** Source data **
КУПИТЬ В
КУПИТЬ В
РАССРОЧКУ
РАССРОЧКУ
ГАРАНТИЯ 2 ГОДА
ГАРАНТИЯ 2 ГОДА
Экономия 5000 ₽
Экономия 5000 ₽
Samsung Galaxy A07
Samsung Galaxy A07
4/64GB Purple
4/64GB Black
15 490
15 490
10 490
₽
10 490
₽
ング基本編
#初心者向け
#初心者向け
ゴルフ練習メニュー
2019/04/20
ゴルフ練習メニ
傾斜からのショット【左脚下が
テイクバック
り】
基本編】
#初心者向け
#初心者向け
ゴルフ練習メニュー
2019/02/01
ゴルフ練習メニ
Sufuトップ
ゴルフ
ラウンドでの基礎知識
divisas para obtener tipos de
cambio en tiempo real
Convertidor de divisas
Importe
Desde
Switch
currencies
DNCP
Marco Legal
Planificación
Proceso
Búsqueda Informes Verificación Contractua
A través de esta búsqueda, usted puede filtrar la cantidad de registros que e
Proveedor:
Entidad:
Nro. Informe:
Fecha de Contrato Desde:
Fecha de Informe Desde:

** Brief **
Print every line of text from all the entries above, keeping each character and line unchanged.

** Written reply **
КУПИТЬ В
КУПИТЬ В
РАССРОЧКУ
РАССРОЧКУ
ГАРАНТИЯ 2 ГОДА
ГАРАНТИЯ 2 ГОДА
Экономия 5000 ₽
Экономия 5000 ₽
Samsung Galaxy A07
Samsung Galaxy A07
4/64GB Purple
4/64GB Black
15 490
15 490
10 490
₽
10 490
₽
ング基本編
#初心者向け
#初心者向け
ゴルフ練習メニュー
2019/04/20
ゴルフ練習メニ
傾斜からのショット【左脚下が
テイクバック
り】
基本編】
#初心者向け
#初心者向け
ゴルフ練習メニュー
2019/02/01
ゴルフ練習メニ
Sufuトップ
ゴルフ
ラウンドでの基礎知識
divisas para obtener tipos de
cambio en tiempo real
Convertidor de divisas
Importe
Desde
Switch
currencies
DNCP
Marco Legal
Planificación
Proceso
Búsqueda Informes Verificación Contractua
A través de esta búsqueda, usted puede filtrar la cantidad de registros que e
Proveedor:
Entidad:
Nro. Informe:
Fecha de Contrato Desde:
Fecha de Informe Desde:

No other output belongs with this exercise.